4

I've implemented a web application that is triggering scrapy spiders using scrapyd API (web app and scrapyd are running on the same server).

My web application is storing job ids returned from scrapyd in DB. My spiders are storing items in DB.

Question is: how could I link in DB the job id issued by scrapyd and items issued by the crawl?

I could trigger my spider using an extra parameter - let say an ID generated by my web application - but I'm not sure it is the best solution. At the end, there is no need to create that ID if scrapyd issues it already...

Thanks for your help

mouch
  • 335
  • 2
  • 12

2 Answers2

6

The question should be phrased as "How can I get a job id of a scrapyd task in runtime?"

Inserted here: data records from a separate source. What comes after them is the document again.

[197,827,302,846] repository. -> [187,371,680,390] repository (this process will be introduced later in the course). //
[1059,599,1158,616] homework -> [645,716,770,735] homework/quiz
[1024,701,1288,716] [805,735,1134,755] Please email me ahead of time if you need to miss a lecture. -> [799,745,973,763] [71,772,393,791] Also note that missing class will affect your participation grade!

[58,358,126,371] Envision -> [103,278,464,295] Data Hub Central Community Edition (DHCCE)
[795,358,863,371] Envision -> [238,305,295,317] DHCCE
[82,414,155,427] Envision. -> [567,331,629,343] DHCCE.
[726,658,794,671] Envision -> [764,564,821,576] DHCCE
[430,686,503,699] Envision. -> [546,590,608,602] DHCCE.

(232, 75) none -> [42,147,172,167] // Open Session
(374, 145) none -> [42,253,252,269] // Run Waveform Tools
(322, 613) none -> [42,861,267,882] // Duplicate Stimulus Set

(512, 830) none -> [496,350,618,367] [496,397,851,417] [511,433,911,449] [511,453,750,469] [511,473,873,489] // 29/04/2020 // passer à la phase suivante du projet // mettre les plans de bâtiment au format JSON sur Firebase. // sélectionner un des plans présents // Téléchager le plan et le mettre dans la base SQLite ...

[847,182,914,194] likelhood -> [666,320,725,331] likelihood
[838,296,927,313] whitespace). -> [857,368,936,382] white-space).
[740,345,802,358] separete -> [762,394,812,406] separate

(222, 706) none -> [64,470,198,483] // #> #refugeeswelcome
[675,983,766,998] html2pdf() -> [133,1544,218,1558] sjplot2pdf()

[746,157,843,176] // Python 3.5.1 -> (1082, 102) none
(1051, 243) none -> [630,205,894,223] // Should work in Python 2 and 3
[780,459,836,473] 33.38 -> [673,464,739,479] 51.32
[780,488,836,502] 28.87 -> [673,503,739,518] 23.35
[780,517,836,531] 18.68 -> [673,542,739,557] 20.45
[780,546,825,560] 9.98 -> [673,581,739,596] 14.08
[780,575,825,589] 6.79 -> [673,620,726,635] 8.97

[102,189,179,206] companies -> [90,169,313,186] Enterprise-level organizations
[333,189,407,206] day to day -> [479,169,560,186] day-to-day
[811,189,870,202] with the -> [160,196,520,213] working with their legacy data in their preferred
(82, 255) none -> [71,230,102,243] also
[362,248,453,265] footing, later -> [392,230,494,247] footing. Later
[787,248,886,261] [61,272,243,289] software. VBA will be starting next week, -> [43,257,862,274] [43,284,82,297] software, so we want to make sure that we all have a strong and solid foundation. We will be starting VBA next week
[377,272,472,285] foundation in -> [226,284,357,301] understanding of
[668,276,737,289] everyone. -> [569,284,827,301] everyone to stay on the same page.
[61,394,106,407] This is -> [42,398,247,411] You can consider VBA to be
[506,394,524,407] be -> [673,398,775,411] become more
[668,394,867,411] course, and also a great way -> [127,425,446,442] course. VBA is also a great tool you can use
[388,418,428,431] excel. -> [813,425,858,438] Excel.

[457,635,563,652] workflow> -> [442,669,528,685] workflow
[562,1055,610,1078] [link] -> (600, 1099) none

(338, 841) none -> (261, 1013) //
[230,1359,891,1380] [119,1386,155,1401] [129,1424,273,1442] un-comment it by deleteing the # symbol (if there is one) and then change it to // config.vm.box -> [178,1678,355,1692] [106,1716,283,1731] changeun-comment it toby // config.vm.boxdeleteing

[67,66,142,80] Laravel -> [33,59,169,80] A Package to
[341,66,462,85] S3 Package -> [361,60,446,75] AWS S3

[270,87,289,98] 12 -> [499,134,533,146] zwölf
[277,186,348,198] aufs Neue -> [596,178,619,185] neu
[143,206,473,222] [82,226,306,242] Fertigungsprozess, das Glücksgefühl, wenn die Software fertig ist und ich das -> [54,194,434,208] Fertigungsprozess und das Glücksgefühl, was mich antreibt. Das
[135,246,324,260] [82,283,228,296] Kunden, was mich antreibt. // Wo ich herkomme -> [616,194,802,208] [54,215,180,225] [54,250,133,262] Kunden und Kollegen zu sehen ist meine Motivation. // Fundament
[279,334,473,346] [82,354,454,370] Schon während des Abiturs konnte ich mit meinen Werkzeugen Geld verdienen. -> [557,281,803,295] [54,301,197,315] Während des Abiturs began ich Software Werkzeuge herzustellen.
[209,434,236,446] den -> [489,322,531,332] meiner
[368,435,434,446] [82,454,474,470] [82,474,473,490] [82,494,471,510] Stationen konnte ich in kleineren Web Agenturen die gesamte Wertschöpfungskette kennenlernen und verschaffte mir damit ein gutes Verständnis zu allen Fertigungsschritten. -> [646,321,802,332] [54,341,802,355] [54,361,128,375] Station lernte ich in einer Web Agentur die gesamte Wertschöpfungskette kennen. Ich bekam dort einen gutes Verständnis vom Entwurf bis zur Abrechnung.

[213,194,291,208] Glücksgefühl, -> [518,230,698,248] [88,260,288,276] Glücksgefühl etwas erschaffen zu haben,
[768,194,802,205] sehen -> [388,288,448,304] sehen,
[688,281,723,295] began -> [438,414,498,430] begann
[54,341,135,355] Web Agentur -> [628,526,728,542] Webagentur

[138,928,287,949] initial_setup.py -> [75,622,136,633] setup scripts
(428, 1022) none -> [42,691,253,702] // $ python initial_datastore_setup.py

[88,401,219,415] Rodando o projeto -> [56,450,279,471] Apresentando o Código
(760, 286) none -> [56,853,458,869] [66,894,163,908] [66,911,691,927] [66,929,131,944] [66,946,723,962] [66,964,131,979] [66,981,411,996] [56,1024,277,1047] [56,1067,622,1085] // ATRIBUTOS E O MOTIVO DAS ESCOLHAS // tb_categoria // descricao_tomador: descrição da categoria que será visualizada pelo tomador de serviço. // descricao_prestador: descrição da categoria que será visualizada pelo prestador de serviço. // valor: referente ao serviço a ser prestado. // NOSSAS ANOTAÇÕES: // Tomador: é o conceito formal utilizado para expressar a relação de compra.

When scrapyd runs a spider it actually gives the spider the job id as an argument. Should be always as last argument of sys.args.

Also, os.environ['SCRAPY_JOB'] should do the trick.

Rafael Almeida
  • 5,142
  • 2
  • 20
  • 33
  • 3
    Thanks, you are right! I gave it a try writing `logger.debug(kwargs)` in my spider constructor and the scrapyd job id showed up with this key `DEBUG: {'_job': 'd584ea40454911e794246c4008a91422'}` – mouch May 30 '17 at 15:13
2

In the spider constructor(inside init), add the line -->

self.jobId = kwargs.get('_job')

then in the parse function pass this in item,

def parse(self, response):
    data = {}
    ......
    yield data['_job']

in the pipeline add this -->

def process_item(self, item, spider):
    self.jobId = item['jobId']
    .......
Sadia
  • 91
  • 1
  • 4